# [BRIEF]
Give back exactly the lines starting at the one with "endmodule // counter" and ending at the last line of the data below. Pictures are not part of the copy.

====

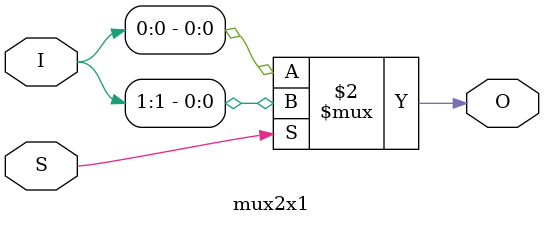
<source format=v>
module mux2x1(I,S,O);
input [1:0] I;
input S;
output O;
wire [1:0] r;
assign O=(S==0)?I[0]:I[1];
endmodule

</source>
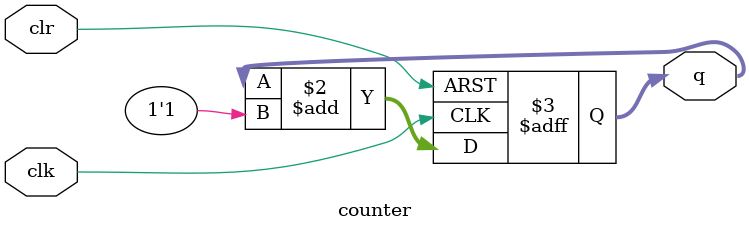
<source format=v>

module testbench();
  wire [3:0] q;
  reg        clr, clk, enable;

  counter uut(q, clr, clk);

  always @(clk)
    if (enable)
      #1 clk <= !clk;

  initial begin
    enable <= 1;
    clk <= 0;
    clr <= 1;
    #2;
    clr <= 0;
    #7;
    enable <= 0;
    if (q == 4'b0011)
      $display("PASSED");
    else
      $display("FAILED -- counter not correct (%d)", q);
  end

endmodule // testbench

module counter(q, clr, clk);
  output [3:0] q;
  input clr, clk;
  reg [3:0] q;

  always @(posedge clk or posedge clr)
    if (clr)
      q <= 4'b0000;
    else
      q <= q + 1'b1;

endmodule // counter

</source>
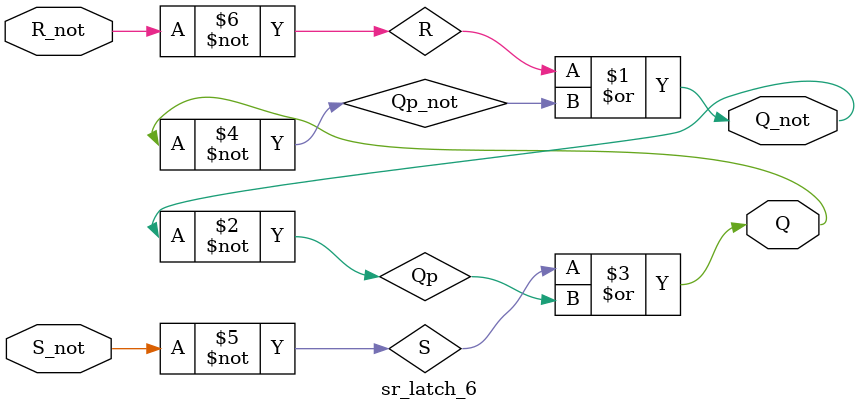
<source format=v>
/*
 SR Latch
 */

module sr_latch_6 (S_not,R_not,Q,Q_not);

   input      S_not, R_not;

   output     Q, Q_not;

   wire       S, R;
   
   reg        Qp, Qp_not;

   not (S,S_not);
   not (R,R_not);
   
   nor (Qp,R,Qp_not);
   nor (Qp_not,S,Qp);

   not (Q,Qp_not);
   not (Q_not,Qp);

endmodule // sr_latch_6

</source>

====

# [SOLUTION TO THIS TASK]
endmodule // counter

</source>
<source format=v>
/*
 SR Latch
 */

module sr_latch_6 (S_not,R_not,Q,Q_not);

   input      S_not, R_not;

   output     Q, Q_not;

   wire       S, R;
   
   reg        Qp, Qp_not;

   not (S,S_not);
   not (R,R_not);
   
   nor (Qp,R,Qp_not);
   nor (Qp_not,S,Qp);

   not (Q,Qp_not);
   not (Q_not,Qp);

endmodule // sr_latch_6

</source>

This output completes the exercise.